L'éponge passa sur son mamelon gauche. Elena haleta – un son qu'elle n'avait pas voulu faire. Julian ne marqua pas de pause. Il continua, lentement, méthodiquement, comme s'il lavait un cheval de race.
- Tu as eu chaud, continua-t-il. Quand Cassian t'a regardée. Quand j'ai posé ma main sur ta taille dans la voiture. Ton cœur battait si fort que je l'entendais.
- Ce n'était pas...
- Si. C'était du désir. De la peur aussi. Mais surtout du désir. Et ça te dégoûte, n'est-ce pas ? D'avoir envie de l'homme qui vient de t'enlever.
L'éponge passa sur son ventre. Descendit. S'arrêta juste au-dessus de son pubis.
Elena retint son souffle.
- Je ne vais pas te toucher là, dit Julian. Pas ce soir. Ce soir, je te lave. Et tu vas supporter ça sans te plaindre, parce qu'au fond, tu ne veux pas que je m'arrête.
Il avait raison. C'était ça, le pire. Il avait raison.
L'éponge remonta le long de ses côtes, passa sous son bras, descendit sa nuque. Julian la tourna doucement pour lui laver le dos. Ses mains – les vraies, pas l'éponge – effleurèrent ses omoplates. Des doigts nus, chauds, qui traçaient des cercles invisibles sur sa peau.
- Tu vas t'habituer, dit-il. À nos mains. À nos yeux. À nos corps. Et un jour, tu ne pourras plus t'en passer.
- Jamais, murmura Elena.
- Tu dis ça parce que tu as encore froid. Attends d'avoir chaud.
Il rinça l'éponge. L'essora. La jeta dans le panier.
- Lève-toi.
Elle se leva. L'eau ruissela le long de ses cuisses, de ses mollets, de ses pieds. Julian ne l'aida pas à sortir. Il lui tendit une serviette – blanche, épaisse, chaude. Elle s'en enveloppa.
- Tu as honte, dit-il en la regardant se cacher.
- Oui.
- C'est bien. La honte, c'est le début de la pudeur. Et la pudeur, c'est le début du désir.
Il ramassa sa robe, son soutien-gorge, sa culotte. Les plia – avec une précision presque tendre. Les posa sur une chaise.
- Demain, tu n'auras plus le droit de t'habiller seule. Ce soir, je t'accorde ce privilège.
Il se dirigea vers la porte. Sur le seuil, il s'arrêta.
- Elena.
- Quoi ?
- Dors bien.
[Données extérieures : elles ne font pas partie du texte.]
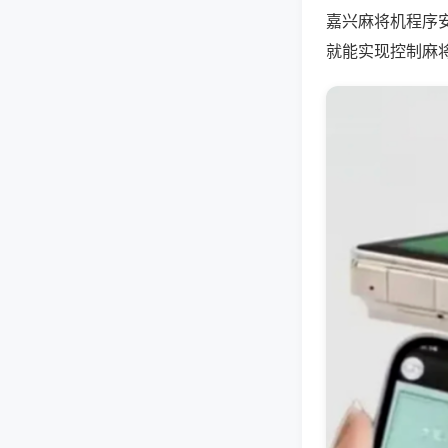
嘉兴麻将机程序
就能实现控制麻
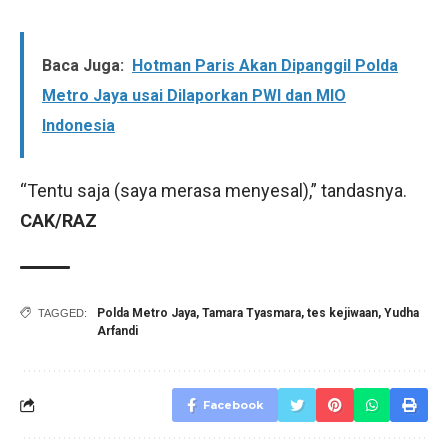
Baca Juga:
Hotman Paris Akan Dipanggil Polda
Metro Jaya usai Dilaporkan PWI dan MIO
Indonesia
“Tentu saja (saya merasa menyesal),” tandasnya.
CAK/RAZ
Polda Metro Jaya
,
Tamara Tyasmara
,
tes kejiwaan
,
Yudha
TAGGED:
Arfandi
Facebook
La prochaine fois que je te lave, Cassian sera là. Il est moins patient que moi.
Il referma la porte.
Elena resta debout au milieu de la chambre, la serviette collée à sa peau humide, le feu qui crépitait, l'odeur de lavande et d'ambre qui lui collait aux pores.
Entre ses cuisses, une chaleur lancinante qu'elle n'arrivait pas à éteindre.
Elle ne dormit pas de la nuit.
Elle ne savait pas si c'était la peur... ou l'attente.